El 8 de diciembre se cumplió un año de la trágica muerte de las 81 personas víctimas del incendio ocurrido en la cárcel de San Miguel. Durante el año hubo diversas conmemoraciones, la última en la Catedral Metropolitana en donde el señor Arzobispo de Santiago, junto a familiares y cercanos de las víctimas, celebró la Santa Eucaristía por el eterno descanso de los fallecidos.
Es bueno recordar y en particular con la oración, ya que ella nos abre hacia las dimensiones de la eternidad, senda obligada de todos quienes peregrinamos en la historia.
Sin embargo a un año del fatídico incendio me habría gustado que las madres, esposas, hijas, abuelas y en general las mujeres vinculadas a los que perdieron la vida, se hubieran reunido con el señor presidente de la República y sin filtros ni sesgos contarle como se sobrevive al interior de un recinto penal.
Estoy cierto que al Presidente, por su extremada sensibilidad y contrario al abuso y atropello de la dignidad y de los derechos humanos, le habría sido muy útil esa reunión.
Por otra parte, echo de menos, que a un año de ocurrida la tragedia todavía no se firme un convenio, que por medio de un catálogo, se definan los delitos que nunca más deberían tener penas privativas de libertad o dicho de otra manera, reclusión corporal.
He insistido con oportunidad y sin ella, en todos los ambientes que se me invita para hablar del tema penitenciario en la necesidad de aumentar las alternativas a la privación de libertad, ya que es 2/3 más barato para el Estado y el porcentaje de éxito en materia de reinserción social supera el 80%.
Lo irónico es que todavía se mantenga un sistema obsoleto con 71% de reincidencia delictual, a un costo por interno semejante a lo que paga un estudiante de medicina por su carrera.
Por otro lado, la deuda que Chile tiene con los privados de libertad es impagable y habría sido de toda justicia demoler la cárcel de San Miguel para construir sobre sus cimientos un gran centro cultural, de formación humana y de capacitación para todos aquellos infractores de ley que sin pasar por las cárceles puedan pagar su deuda a la sociedad con penas adecuadas al siglo en que vivimos.

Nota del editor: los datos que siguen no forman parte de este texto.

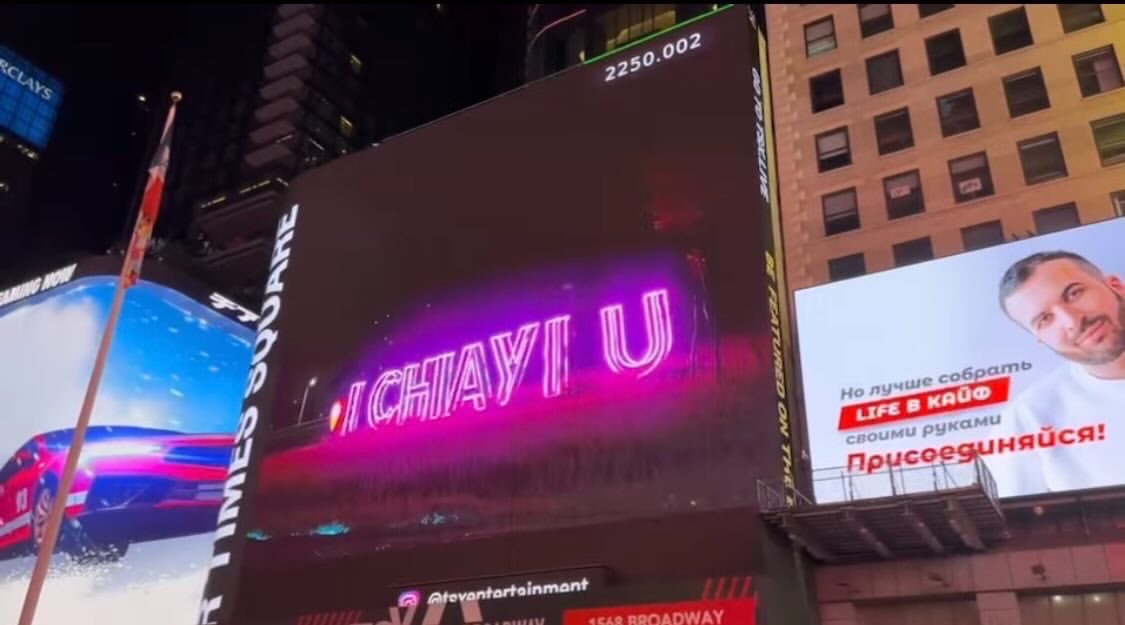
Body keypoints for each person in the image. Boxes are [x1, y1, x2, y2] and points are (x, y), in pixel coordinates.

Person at [996, 250, 1125, 494]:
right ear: (1039, 338)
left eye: (1074, 294)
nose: (1072, 321)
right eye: (1045, 319)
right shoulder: (1028, 418)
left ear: (1116, 286)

Las metodologías exitosas usadas para la recuperación de quienes han cometido delitos hablan por sí solas y es la sociedad que excluyó la que debe incorporar, enseñar y acoger a quienes desde las primeras edades fueron marginados.
Magna tarea la que nos desafía. Vemos morir a nuestros conciudadanos y luego de unos días un velo de olvido lo empaña todo y nunca más nadie se acuerda. Varias han sido las tragedias ocurridas en los últimos años en nuestras cárceles y cada vez que sucede otra se levantan voces con promesas que se disipan en el tiempo.
¿Tendremos que ser testigos de otro hecho de horror en el que varios miles de privados(as) de libertad mueran de una sola vez, para que la cultura de la indiferencia, de la negligencia o de la exasperante burocracia dé paso al despertar de la justicia y brinde nuevas oportunidades?